RECORDS:

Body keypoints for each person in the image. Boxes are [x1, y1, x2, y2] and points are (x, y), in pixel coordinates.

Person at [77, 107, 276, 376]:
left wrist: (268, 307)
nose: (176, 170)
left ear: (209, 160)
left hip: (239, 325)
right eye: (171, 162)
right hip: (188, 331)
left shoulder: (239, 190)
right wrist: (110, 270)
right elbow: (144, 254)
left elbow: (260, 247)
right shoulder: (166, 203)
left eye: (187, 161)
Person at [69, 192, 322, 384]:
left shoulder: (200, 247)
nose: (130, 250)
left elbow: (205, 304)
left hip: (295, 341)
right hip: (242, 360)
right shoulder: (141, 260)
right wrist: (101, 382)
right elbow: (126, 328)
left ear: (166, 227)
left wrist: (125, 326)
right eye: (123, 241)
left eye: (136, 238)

---

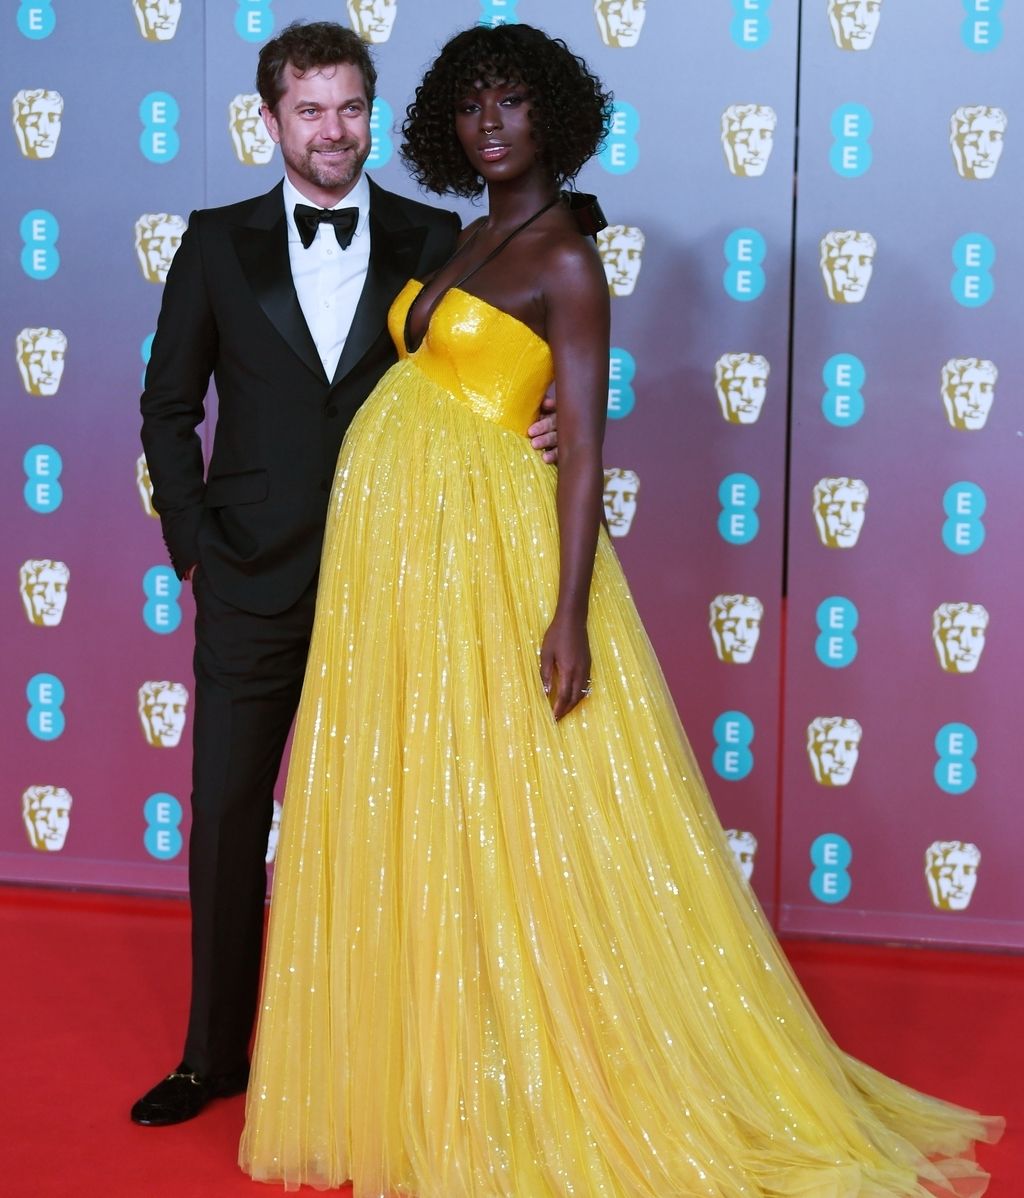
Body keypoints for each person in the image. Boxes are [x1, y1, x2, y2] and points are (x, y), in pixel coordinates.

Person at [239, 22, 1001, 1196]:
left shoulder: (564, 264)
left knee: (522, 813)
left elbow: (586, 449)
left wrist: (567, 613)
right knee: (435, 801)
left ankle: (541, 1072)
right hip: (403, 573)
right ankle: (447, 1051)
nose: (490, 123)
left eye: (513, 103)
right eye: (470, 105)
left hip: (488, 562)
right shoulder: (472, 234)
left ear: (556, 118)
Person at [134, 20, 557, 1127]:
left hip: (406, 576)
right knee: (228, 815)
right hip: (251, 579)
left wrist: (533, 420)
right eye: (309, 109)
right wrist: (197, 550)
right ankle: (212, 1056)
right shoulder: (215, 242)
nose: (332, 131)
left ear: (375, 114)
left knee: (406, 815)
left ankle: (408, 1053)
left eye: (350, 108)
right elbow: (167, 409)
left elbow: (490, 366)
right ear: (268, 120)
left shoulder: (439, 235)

---

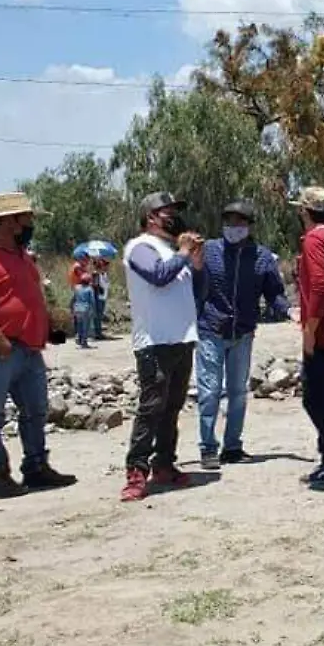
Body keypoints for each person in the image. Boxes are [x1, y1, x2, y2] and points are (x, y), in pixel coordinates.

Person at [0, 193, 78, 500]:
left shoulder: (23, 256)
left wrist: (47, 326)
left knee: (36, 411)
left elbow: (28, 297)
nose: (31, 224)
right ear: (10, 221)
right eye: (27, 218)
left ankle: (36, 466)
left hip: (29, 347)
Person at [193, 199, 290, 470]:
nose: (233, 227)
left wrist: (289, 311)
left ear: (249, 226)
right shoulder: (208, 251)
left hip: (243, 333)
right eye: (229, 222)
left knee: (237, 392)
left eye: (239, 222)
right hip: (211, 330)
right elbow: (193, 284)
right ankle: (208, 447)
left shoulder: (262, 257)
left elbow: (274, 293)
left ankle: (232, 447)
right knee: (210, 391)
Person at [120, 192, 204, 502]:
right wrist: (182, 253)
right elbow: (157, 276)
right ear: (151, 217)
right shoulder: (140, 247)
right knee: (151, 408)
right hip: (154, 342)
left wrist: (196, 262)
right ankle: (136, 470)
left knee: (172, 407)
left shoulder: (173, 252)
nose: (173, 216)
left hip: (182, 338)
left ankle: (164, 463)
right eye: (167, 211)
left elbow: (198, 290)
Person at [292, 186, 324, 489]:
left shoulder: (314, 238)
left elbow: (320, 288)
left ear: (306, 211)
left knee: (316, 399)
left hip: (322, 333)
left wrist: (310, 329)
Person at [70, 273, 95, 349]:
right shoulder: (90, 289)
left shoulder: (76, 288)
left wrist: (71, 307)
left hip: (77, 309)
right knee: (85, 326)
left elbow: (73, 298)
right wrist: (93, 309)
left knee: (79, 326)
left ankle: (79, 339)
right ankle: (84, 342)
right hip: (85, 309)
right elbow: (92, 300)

WHAT NEEDS TO BE DONE:
Lines of the material in which the word "knee" occurs are to be copied out.

ANSWER BELOW:
left knee: (522, 813)
right knee: (435, 801)
right knee: (228, 815)
left knee: (406, 815)
left knee: (36, 411)
left knee: (237, 392)
right knee: (210, 391)
right knee: (151, 408)
left knee: (172, 407)
left knee: (316, 399)
right knee: (85, 326)
left knee: (79, 326)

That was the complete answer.